On Mon, Jul 24, 2017 at 01:26:09AM +0300, Kirill Likhodedov wrote:

> > Not at all interested, as that would mean your tool will tell its
> > users to set such a configuration variable and their interactive use
> > of Git outside your tool will behave differently from other people
> > who use vanilla Git, and they will complain to us.
> 
> That's not true, since the tool can (and would) use the `git -c
> config.var=value rebase -i` syntax to set the configuration variable
> just for this particular command, without affecting the environment.

Yes, but if you are adding a config variable that is only ever meant to
be used from the command line, it probably makes sense to just add a
command-line option.

> Btw, if my proposal is so uninteresting, why the existing advice.*
> variables were previously introduced? I don't know the motivation, but
> assume that it was about making Git less wordy for experienced users.
> So I don't see any difference here.

That is exactly what advice.* is for, but it is about the _user_
deciding that they don't care about seeing that text. Not a tool that is
calling Git deciding that in one particular context, it would like to
suppress the hint text.

So I actually would be OK with having an advice.* option to squelch
rebase and/or commit instructions. But only if users decide they would
never like to see that text. So yes, your tool could piggy-back on that
config option, but it would be a slight abuse of the intent.

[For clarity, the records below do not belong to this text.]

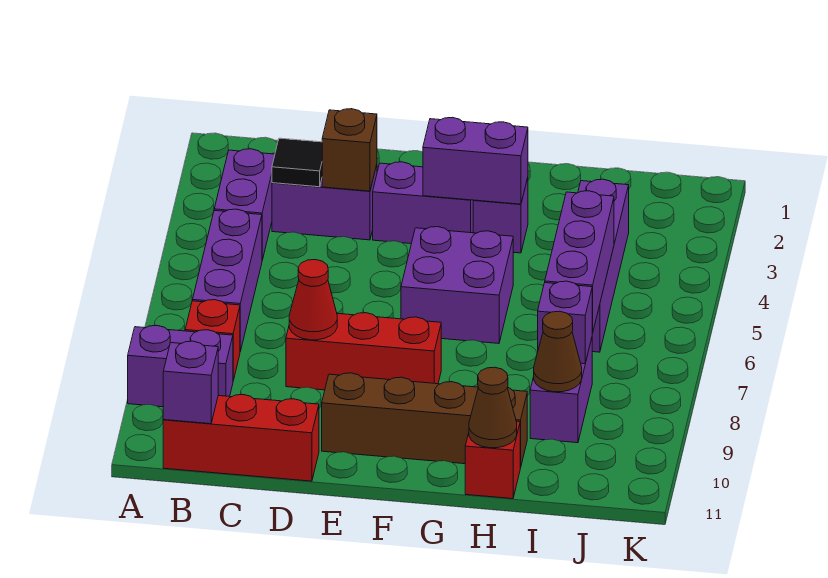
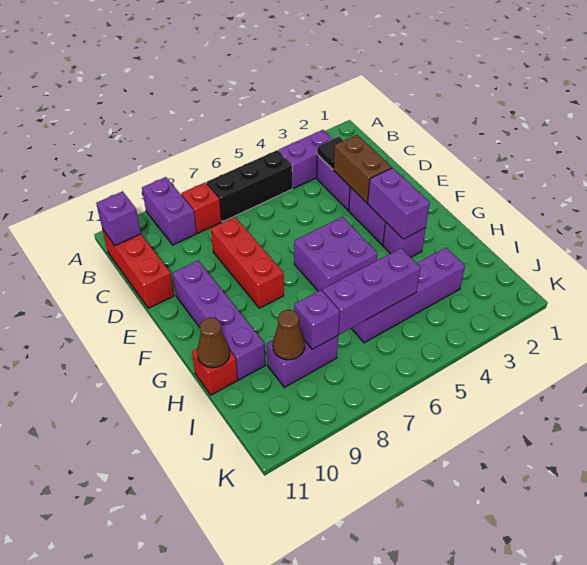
purple 1x3 brick [193,209,262,351] -> black 1x3 brick [206,150,292,222]
brown 1x1 brick [322,109,377,191] -> brown 1x2 brick [334,135,392,203]
red 1x1 cone [289,260,337,340] -> none
brown 1x4 brick [322,373,527,468] -> purple 1x4 brick [172,260,265,380]

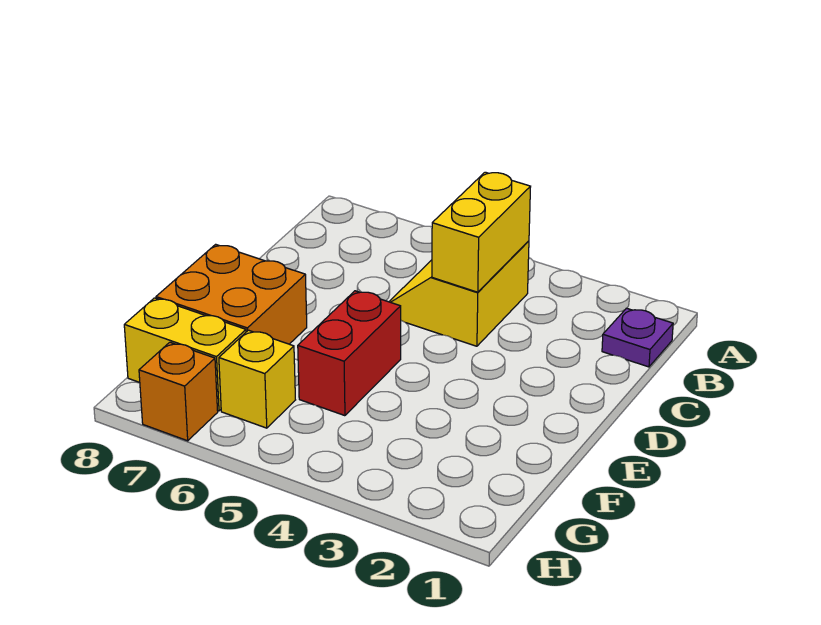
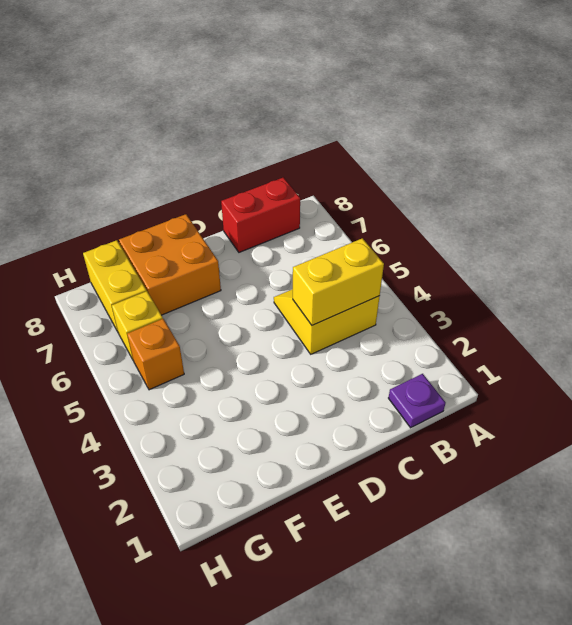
red 1x2 brick [298,291,401,416] -> red 1x2 brick moved to [221,177,300,252]
orange 1x1 brick [139,342,218,441] -> orange 1x1 brick moved to [127,319,184,390]

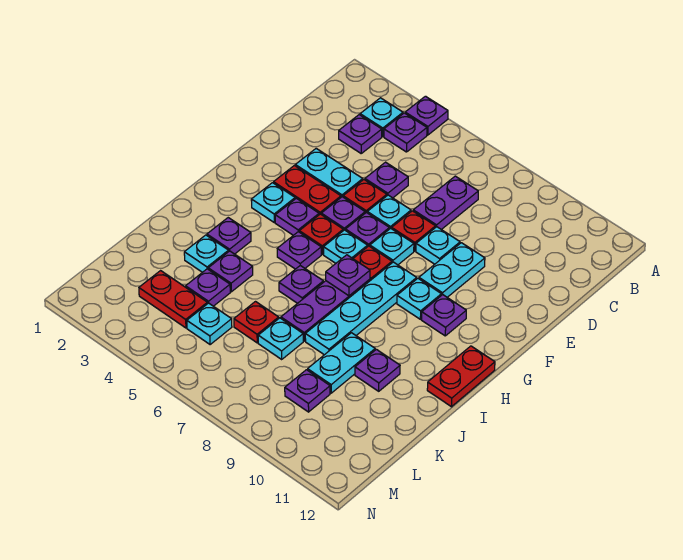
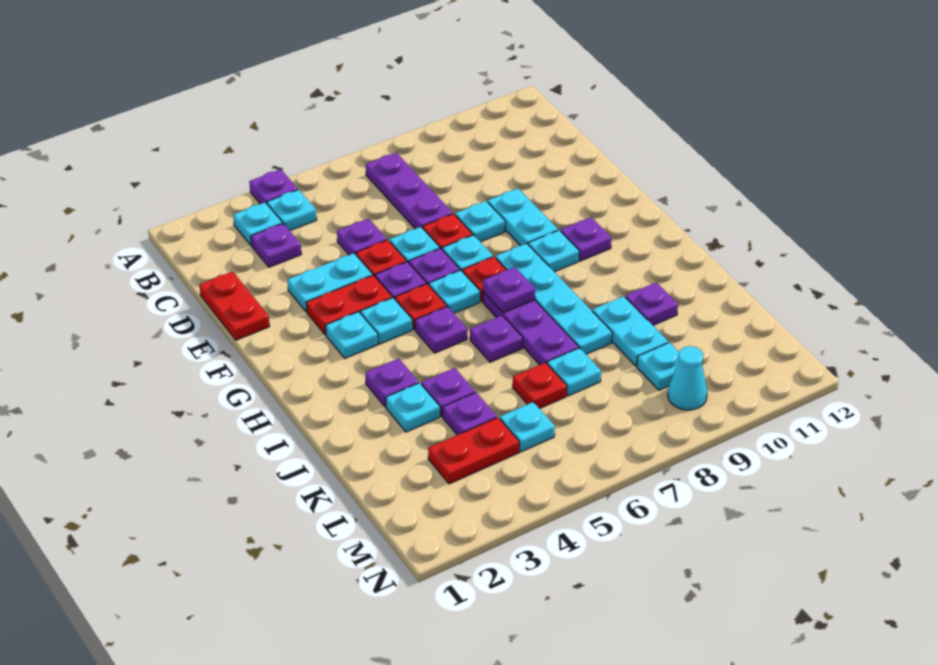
purple 1x1 plate [384,113,427,152] -> cyan 1x1 plate [267,190,317,231]
purple 1x2 plate [413,176,478,230] -> purple 1x3 plate [366,153,453,229]
purple 1x1 plate [275,198,319,235] -> cyan 1x1 plate [360,298,413,344]
red 1x2 plate [427,346,495,407] -> red 1x2 plate moved to [200,271,270,340]
purple 1x1 plate [285,370,330,412] -> cyan 1x1 plate [637,342,679,390]
none -> cyan 1x1 cone [668,346,707,410]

> > But stepping back a bit, as you said in the parentheses, your tool
> > would need to grab these "hints" from Git, instead of having a
> > separate hardcoded hints that will go stale while the underlying Git
> > command improves, to be able to show them "separately".  
> 
> There is no need to call Git to get these "hints". They are quite
> obvious, well-known and can be hardcoded. However, I don't plan to use
> these hints anyway, since they are a bit foreign to the GUI of the
> tool I develop. For instance, for reword I'd like to show an editor
> containing just the plain commit message that the user is about to
> change.

If this is all scripted anyway, wouldn't it be an option to just process
the commit message in your program?  The format is well-known, with
hints and instructions on lines marked by core.commentChar ("#" by
default).

I'm not sure exactly of the flow in which the user sees the commit
message buffer (i.e., if you are invoking the editor yourself, or if you
are relying on git-commit to do so). But even in the latter case, you
can hook the editor invocation to do whatever you like. For example:

  GIT_EDITOR='f() { sed -i /^#/d "$1"; $EDITOR "$1"; }; f' git commit

That allows you not only to strip out the existing instructions, but to
insert whatever other instructions you choose.